I thought about it for a few minutes. I had a secret. I wondered whether it would be in my best interest to share it with her. I could seriously lose my Awesome Mom status with my son. I had to think about this. It didn't take long. There had been so much seriousness around here lately that I could feel mischievous Pua wanted to come out and play. Ok, so I lose my A.M. status with the Grommet. But I would SO attain that awesomeness back with Caris.

"Um, I happen to know that Bryson never signs out of Facebook on his laptop."

She perked. "What? Really? Serious?" Off she ran to his room to get his laptop, giggling all the way.

I reminded her that she may very well be flirting with danger.

"Dont worry, Mommy. I will pick a really good picture. I mean, honestly, he looks so much like Nick Jonas that Bryson probably won't even notice for awhile."

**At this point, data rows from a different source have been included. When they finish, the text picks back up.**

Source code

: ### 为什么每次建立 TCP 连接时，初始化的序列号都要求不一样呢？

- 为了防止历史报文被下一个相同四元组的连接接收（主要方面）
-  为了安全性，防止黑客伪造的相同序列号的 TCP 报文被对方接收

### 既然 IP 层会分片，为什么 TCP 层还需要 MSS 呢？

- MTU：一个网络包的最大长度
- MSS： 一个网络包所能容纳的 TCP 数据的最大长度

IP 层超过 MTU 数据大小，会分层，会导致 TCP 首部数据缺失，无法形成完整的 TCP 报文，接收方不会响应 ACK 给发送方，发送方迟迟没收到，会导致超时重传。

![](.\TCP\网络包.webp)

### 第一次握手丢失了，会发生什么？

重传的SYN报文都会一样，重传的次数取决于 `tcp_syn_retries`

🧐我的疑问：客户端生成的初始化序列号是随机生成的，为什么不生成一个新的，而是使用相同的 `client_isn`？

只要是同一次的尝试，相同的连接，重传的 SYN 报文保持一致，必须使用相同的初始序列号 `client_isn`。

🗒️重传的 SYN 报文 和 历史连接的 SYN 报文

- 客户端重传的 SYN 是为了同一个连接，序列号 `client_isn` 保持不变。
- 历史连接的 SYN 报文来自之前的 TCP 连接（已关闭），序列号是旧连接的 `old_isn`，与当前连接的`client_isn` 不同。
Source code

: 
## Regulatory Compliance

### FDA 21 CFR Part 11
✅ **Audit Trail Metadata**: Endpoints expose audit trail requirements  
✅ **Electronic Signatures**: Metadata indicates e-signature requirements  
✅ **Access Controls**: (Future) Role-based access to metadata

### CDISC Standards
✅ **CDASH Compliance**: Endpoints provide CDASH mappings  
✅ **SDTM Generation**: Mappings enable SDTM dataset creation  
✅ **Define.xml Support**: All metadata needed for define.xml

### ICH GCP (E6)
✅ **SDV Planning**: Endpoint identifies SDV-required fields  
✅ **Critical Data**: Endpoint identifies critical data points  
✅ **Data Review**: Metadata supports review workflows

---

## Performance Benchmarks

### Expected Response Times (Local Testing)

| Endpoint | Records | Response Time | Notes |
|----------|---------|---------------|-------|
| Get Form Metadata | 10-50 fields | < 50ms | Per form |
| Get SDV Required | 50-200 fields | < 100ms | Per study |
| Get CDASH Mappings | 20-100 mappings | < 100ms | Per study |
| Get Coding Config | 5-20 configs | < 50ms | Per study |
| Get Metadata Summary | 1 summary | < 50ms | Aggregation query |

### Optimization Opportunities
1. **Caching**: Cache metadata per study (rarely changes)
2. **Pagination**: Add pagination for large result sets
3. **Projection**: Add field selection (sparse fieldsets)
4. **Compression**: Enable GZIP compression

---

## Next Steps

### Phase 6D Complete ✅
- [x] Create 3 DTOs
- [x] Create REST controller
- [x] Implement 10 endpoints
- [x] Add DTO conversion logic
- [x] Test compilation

Suddenly, I felt a little twinge of panic. What had I done? "Oh, he'll notice alright."

She promised to be quick about it and not mess around with anything else. She would just find a pic, load it to his profile and get out. Spit-spot. Just as she'd promised, it took her all of two minutes while I watched. Yes, I giggled too. I couldn't help myself. When she was done, she quickly closed his laptop and put it back in his room.

THEN, the remorse set in. She started to worry. She started to fret.

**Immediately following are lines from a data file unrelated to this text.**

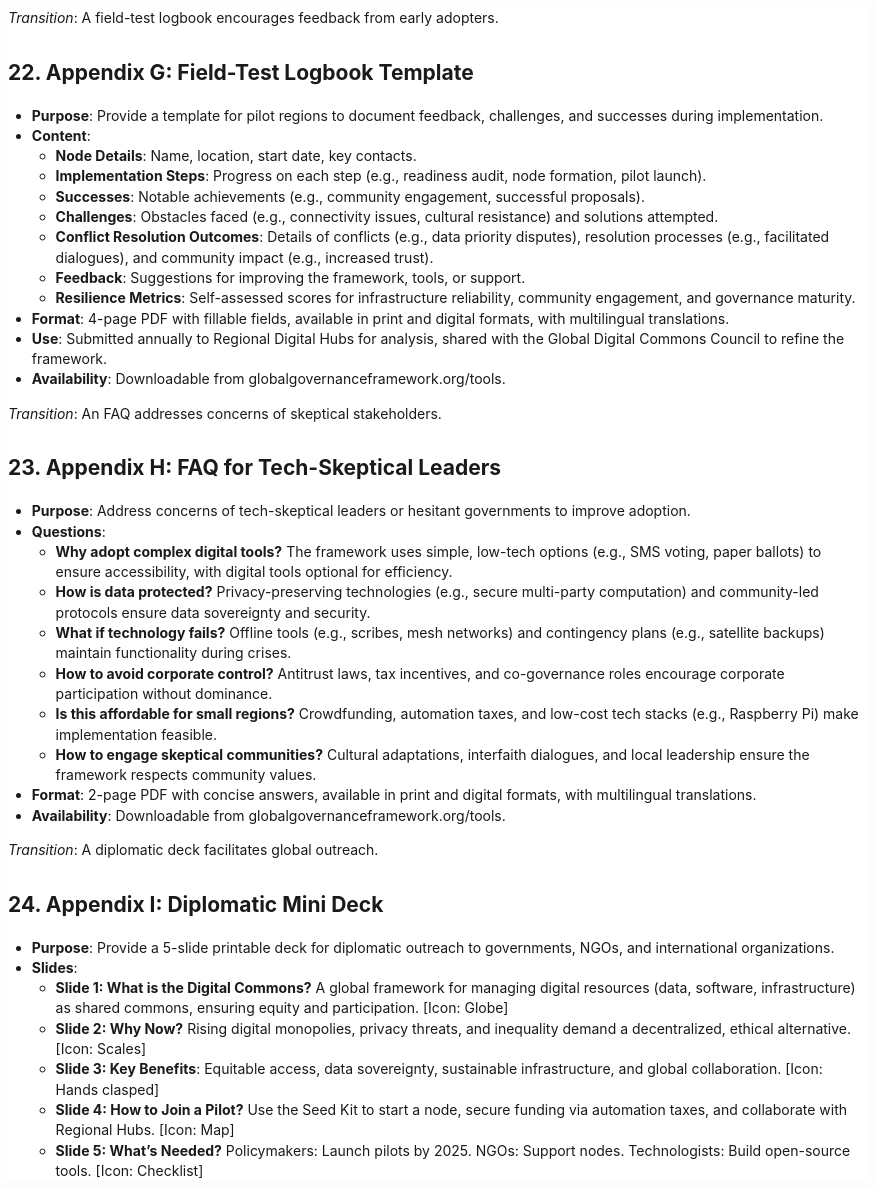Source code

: *Transition*: A field-test logbook encourages feedback from early adopters.

## 22. Appendix G: Field-Test Logbook Template
- **Purpose**: Provide a template for pilot regions to document feedback, challenges, and successes during implementation.
- **Content**:
  - **Node Details**: Name, location, start date, key contacts.
  - **Implementation Steps**: Progress on each step (e.g., readiness audit, node formation, pilot launch).
  - **Successes**: Notable achievements (e.g., community engagement, successful proposals).
  - **Challenges**: Obstacles faced (e.g., connectivity issues, cultural resistance) and solutions attempted.
  - **Conflict Resolution Outcomes**: Details of conflicts (e.g., data priority disputes), resolution processes (e.g., facilitated dialogues), and community impact (e.g., increased trust).
  - **Feedback**: Suggestions for improving the framework, tools, or support.
  - **Resilience Metrics**: Self-assessed scores for infrastructure reliability, community engagement, and governance maturity.
- **Format**: 4-page PDF with fillable fields, available in print and digital formats, with multilingual translations.
- **Use**: Submitted annually to Regional Digital Hubs for analysis, shared with the Global Digital Commons Council to refine the framework.
- **Availability**: Downloadable from globalgovernanceframework.org/tools.

*Transition*: An FAQ addresses concerns of skeptical stakeholders.

## 23. Appendix H: FAQ for Tech-Skeptical Leaders
- **Purpose**: Address concerns of tech-skeptical leaders or hesitant governments to improve adoption.
- **Questions**:
  - **Why adopt complex digital tools?** The framework uses simple, low-tech options (e.g., SMS voting, paper ballots) to ensure accessibility, with digital tools optional for efficiency.
  - **How is data protected?** Privacy-preserving technologies (e.g., secure multi-party computation) and community-led protocols ensure data sovereignty and security.
  - **What if technology fails?** Offline tools (e.g., scribes, mesh networks) and contingency plans (e.g., satellite backups) maintain functionality during crises.
  - **How to avoid corporate control?** Antitrust laws, tax incentives, and co-governance roles encourage corporate participation without dominance.
  - **Is this affordable for small regions?** Crowdfunding, automation taxes, and low-cost tech stacks (e.g., Raspberry Pi) make implementation feasible.
  - **How to engage skeptical communities?** Cultural adaptations, interfaith dialogues, and local leadership ensure the framework respects community values.
- **Format**: 2-page PDF with concise answers, available in print and digital formats, with multilingual translations.
- **Availability**: Downloadable from globalgovernanceframework.org/tools.

*Transition*: A diplomatic deck facilitates global outreach.

## 24. Appendix I: Diplomatic Mini Deck
- **Purpose**: Provide a 5-slide printable deck for diplomatic outreach to governments, NGOs, and international organizations.
- **Slides**:
  - **Slide 1: What is the Digital Commons?** A global framework for managing digital resources (data, software, infrastructure) as shared commons, ensuring equity and participation. [Icon: Globe]
  - **Slide 2: Why Now?** Rising digital monopolies, privacy threats, and inequality demand a decentralized, ethical alternative. [Icon: Scales]
  - **Slide 3: Key Benefits**: Equitable access, data sovereignty, sustainable infrastructure, and global collaboration. [Icon: Hands clasped]
  - **Slide 4: How to Join a Pilot?** Use the Seed Kit to start a node, secure funding via automation taxes, and collaborate with Regional Hubs. [Icon: Map]
  - **Slide 5: What’s Needed?** Policymakers: Launch pilots by 2025. NGOs: Support nodes. Technologists: Build open-source tools. [Icon: Checklist]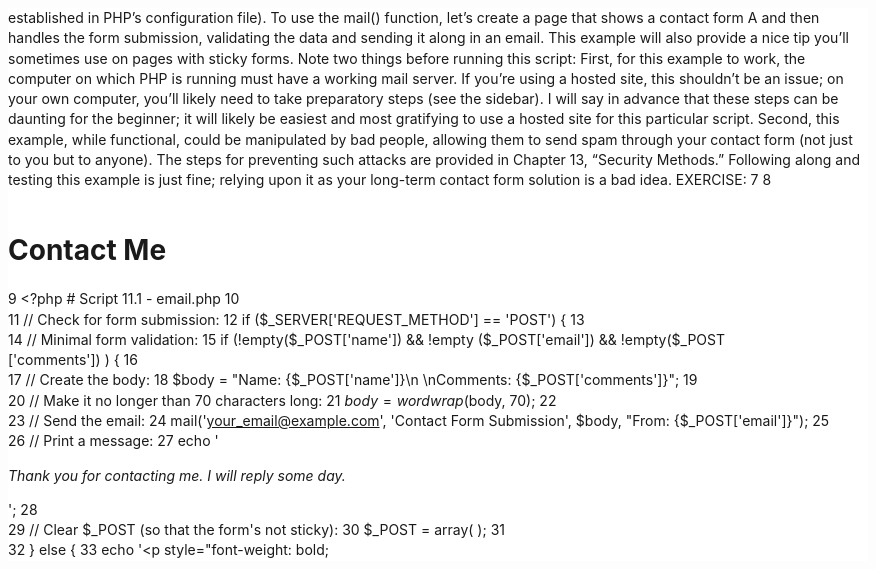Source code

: established in PHP’s configuration file).
To use the mail() function, let’s create a
page that shows a contact form A and then
handles the form submission, validating the
data and sending it along in an email. This
example will also provide a nice tip you’ll
sometimes use on pages with sticky forms.
Note two things before running this
script: First, for this example to work, the
computer on which PHP is running must
have a working mail server. If you’re using
a hosted site, this shouldn’t be an issue;
on your own computer, you’ll likely need to
take preparatory steps (see the sidebar). I
will say in advance that these steps can be
daunting for the beginner; it will likely be
easiest and most gratifying to use a hosted
site for this particular script.
Second, this example, while functional,
could be manipulated by bad people,
allowing them to send spam through your
contact form (not just to you but to anyone).
The steps for preventing such attacks are
provided in Chapter 13, “Security Methods.”
Following along and testing this example is
just fine; relying upon it as your long-term
contact form solution is a bad idea.
EXERCISE:
7	 <body>
8	 <h1>Contact	Me</h1>
9	 <?php	#	Script 11.1	-	email.php
10	
11	 // Check for form submission:
12	 if ($_SERVER['REQUEST_METHOD']	==	'POST') {
13	
14	 	 // Minimal form validation:
15	 	 if (!empty($_POST['name'])	&&	!empty	
($_POST['email'])	&&	!empty($_POST	
['comments'])	)	{
16	 	
17	 	 	 // Create the body:
18 $body = "Name: {$_POST['name']}\n
 \nComments: {$_POST['comments']}";
19	
20	 	 	 // Make it no longer than 70
characters long:
21 $body = wordwrap($body, 70);
22	 	
23	 	 	 // Send the email:
24 mail('your_email@example.com',
 'Contact Form Submission',
 $body, "From: {$_POST['email']}");
25	
26	 	 	 // Print	a	message:
27	 	 	 echo '<p><em>Thank you for
contacting me.	I	will reply some
day.</em></p>';
28	 	 	
29	 	 	 // Clear $_POST (so that the form's
not sticky):
30	 	 	 $_POST	=	array( );
31	 	
32	 	 } else	{
33	 	 	 echo '<p style="font-weight: bold;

"Oh God. He's gonna kill me. Isn't he? He's gonna get mad. Oh no. Oh no."

She thought, she paced, she wondered if she shouldn't go take it off. I reminded her that when she'd closed his laptop, she signed out of his Facebook account.

"It is what it is now Honey. You're stuck."

Then she giggled again. I was watching the Good Caris, Bad Caris scenario playing out right in front of me. The giggling became laughter. She may have been saying she was remorseful, but the snickering said otherwise.

She needn't have worried. He found it a day and a half later, laughed it off, and changed his picture back without ever saying a word to her. In essence, he ended up getting the last laugh because she fretted over it for awhile not knowing whether he'd seen it or if he'd gotten mad. She did, however, get her validation through some of the comments on the picture. Friends agreed that he could definitely pass himself off as a Jonas brother. But we all know that Bryson would rather just be Bryson.